• _Tujuan Anda_
Ganti "kesultanan" dengan "kerajaan" pada bagian teks tentang Islam Nusantara, mulai dari "Namun pernyataan terkait" dan terus sampai "berdasarkan suku masing-masing.", lalu tuliskan kembali bagian itu.

*JEJAK KHILAFAH DI KERAJAAN NUSANTARA*
*MESKI DIKUBUR TETAP TAMPAK KEJAYAANNYA*
_(Disadur dari Acara Kongres Umat Islam Indonesia (KUII) VI di Yogyakarta)_
_*Oleh Kanjeng Senopati*_
*PERNYATAAN* Menteri Agama saat itu _Lukmanul Hakim_ dan presiden _Jokowi_ dibantah mentah-mentah oleh Ketua Umum Yayasan Raja Sultan Nusantara (Yarasutra) _Sultan Iskandar Mahmud Badaruddin._ Saat itu tampak Sultan Iskandar sebagai sang primadona acara kongres tersebut.
Ada peristiwa langka, setelah acara kongres selesai presiden Jokowi berusaha untuk mendekati kepada _Sultan Iskandar Mahmud Badaruddin_ yang tetap menampakkan _izzah_ (kewibawaannya) sebagai seorang Sultan Palembang ex. Kerajaan Sriwijaya walaupun dihadapan presiden.
Di hadapan sekitar 800 peserta Kongres Umat Islam Indonesia (KUII) VI dan perwakilan dari beberapa raja dan sultan kerajaan Nusantara di Yogyakarta. Menteri Agama menyatakan bahwa Islam Indonesia yang moderat adalah versi Islam yang diharapkan dunia katanya.
Yaitu _“Islam Nusantara"_ adalah "Islam ala Indonesia". Yang katanya dinilai oleh beberapa ilmuwan dari dalam dan luar negeri dianggap dapat menjadi model yang bisa diharapkan," ujarnya. Entah ini benar atau tidak. Yang disampaikan Ahad (8/2/2015) di di pagelaran Kraton Ngayogyakarto Hadiningrat, DIY.
Namun pernyataan terkait "Islam ala Indonesia" ini ditolak oleh _Sultan Iskandar Mahmud Badaruddin_ yang juga sebagai Sultan Palembang pada sambutan di kesempatan yang sama.
Menurutnya sebelum Indonesia berdiri, berbagai kesultanan di Nusantara sudah memeluk Islam yang tidak dapat dibedakan antara satu sama lainnya. Tidak bisa dikotak-kotak berdasarkan suku masing-masing.
"Kalau Bapak Menteri tadi bilang ada Islam ini dan itu. Karena ada Islam Arab maka di Indonesia ada Islam jawa, Islam sunda, Islam bugis, Islam batak, Islam madura dll.. saya tidak sepakat !
Sebab Islam adalah agama universal, agama yang satu dan menyatukan oleh karena itu Islam adalah _rahmatan lil alamin_ dan Islam hanya satu," tegas Sultan.

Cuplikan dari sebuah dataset
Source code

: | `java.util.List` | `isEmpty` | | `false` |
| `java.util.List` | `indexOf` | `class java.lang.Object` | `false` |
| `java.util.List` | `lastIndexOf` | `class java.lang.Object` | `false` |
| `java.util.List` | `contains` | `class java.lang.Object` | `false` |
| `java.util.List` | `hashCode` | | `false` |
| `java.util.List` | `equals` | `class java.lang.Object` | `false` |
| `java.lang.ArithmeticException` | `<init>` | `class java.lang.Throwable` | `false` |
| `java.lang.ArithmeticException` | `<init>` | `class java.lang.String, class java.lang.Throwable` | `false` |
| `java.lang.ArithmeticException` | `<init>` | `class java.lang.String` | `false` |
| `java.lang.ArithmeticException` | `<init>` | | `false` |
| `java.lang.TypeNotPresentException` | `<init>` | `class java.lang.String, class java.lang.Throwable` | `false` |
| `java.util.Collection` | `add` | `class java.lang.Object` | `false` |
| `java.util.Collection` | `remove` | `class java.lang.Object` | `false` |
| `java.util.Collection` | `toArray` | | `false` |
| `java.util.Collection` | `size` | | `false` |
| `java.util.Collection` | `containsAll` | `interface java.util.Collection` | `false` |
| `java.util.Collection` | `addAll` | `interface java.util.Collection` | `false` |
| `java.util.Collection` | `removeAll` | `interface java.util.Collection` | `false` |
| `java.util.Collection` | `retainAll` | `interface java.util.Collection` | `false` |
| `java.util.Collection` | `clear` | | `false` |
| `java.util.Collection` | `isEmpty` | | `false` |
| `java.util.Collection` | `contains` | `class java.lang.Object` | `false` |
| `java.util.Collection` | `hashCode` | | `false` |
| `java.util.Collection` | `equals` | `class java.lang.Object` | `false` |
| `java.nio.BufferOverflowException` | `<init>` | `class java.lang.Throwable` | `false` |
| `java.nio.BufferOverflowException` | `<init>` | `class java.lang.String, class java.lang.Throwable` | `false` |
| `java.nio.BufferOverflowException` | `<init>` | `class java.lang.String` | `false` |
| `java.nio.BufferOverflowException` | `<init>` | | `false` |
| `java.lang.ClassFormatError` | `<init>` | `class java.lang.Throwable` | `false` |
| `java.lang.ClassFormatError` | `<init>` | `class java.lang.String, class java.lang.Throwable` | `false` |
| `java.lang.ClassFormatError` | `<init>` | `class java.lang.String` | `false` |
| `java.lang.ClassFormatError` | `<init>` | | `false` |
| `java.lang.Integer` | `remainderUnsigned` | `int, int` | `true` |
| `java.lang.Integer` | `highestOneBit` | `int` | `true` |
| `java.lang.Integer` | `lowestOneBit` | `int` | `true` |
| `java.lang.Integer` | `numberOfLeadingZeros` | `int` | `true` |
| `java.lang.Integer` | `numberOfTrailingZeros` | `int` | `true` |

• _Jawaban Tertulis_
Namun pernyataan terkait "Islam ala Indonesia" ini ditolak oleh _Sultan Iskandar Mahmud Badaruddin_ yang juga sebagai Sultan Palembang pada sambutan di kesempatan yang sama.
Menurutnya sebelum Indonesia berdiri, berbagai kerajaan di Nusantara sudah memeluk Islam yang tidak dapat dibedakan antara satu sama lainnya. Tidak bisa dikotak-kotak berdasarkan suku masing-masing.